• **What the exercise asks**
Could you reproduce the listing below word for word, from its first line through the line containing "was idgie da", with that line included?

• **Data**
.....

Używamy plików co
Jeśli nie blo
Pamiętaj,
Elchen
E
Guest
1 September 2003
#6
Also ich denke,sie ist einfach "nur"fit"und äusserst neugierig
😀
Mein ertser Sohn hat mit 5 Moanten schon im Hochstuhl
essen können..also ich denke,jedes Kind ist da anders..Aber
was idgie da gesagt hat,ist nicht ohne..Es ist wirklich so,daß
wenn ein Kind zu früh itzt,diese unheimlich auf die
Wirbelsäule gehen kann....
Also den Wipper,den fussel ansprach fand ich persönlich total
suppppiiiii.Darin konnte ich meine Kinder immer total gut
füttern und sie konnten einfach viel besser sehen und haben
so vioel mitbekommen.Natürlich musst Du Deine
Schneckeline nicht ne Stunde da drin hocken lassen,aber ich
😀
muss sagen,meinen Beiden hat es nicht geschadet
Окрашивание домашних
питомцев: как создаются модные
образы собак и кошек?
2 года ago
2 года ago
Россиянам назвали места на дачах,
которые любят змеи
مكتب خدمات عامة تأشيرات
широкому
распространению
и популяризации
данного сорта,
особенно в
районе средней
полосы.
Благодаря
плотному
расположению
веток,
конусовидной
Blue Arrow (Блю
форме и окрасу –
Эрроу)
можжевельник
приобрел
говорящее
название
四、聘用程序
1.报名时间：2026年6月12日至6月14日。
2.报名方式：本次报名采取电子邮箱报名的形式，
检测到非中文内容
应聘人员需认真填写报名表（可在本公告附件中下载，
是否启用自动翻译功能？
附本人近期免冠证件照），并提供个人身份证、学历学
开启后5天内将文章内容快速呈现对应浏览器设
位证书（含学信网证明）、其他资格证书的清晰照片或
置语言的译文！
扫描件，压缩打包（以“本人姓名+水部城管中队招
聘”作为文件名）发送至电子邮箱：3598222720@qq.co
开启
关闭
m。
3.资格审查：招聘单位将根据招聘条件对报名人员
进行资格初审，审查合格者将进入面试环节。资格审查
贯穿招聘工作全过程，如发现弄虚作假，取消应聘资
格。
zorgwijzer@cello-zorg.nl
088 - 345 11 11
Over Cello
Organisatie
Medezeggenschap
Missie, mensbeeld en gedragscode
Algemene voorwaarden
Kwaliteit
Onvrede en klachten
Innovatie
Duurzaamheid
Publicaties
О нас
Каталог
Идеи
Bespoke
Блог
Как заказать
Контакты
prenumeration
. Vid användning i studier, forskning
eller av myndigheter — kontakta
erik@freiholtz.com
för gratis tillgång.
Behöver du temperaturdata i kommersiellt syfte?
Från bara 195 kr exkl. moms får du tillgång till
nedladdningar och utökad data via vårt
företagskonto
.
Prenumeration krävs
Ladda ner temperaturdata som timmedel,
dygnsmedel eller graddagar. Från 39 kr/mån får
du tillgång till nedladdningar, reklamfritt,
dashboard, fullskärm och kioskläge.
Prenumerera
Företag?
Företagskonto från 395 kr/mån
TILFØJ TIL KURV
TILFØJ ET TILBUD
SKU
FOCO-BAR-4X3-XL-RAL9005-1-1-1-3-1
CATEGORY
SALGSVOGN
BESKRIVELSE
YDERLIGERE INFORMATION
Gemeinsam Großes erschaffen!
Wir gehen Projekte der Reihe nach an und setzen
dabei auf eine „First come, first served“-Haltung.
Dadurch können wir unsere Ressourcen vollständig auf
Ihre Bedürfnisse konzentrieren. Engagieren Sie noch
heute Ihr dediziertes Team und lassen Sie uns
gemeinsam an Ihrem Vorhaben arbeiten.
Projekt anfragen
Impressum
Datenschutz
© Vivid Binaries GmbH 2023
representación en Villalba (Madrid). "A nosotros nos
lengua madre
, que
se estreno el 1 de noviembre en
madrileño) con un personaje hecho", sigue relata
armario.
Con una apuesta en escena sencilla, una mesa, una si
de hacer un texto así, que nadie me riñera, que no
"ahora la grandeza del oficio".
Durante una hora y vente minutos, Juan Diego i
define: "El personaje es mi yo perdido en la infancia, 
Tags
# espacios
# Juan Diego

.....

• **Reply**
Używamy plików co
Jeśli nie blo
Pamiętaj,
Elchen
E
Guest
1 September 2003
#6
Also ich denke,sie ist einfach "nur"fit"und äusserst neugierig
😀
Mein ertser Sohn hat mit 5 Moanten schon im Hochstuhl
essen können..also ich denke,jedes Kind ist da anders..Aber
was idgie da gesagt hat,ist nicht ohne..Es ist wirklich so,daß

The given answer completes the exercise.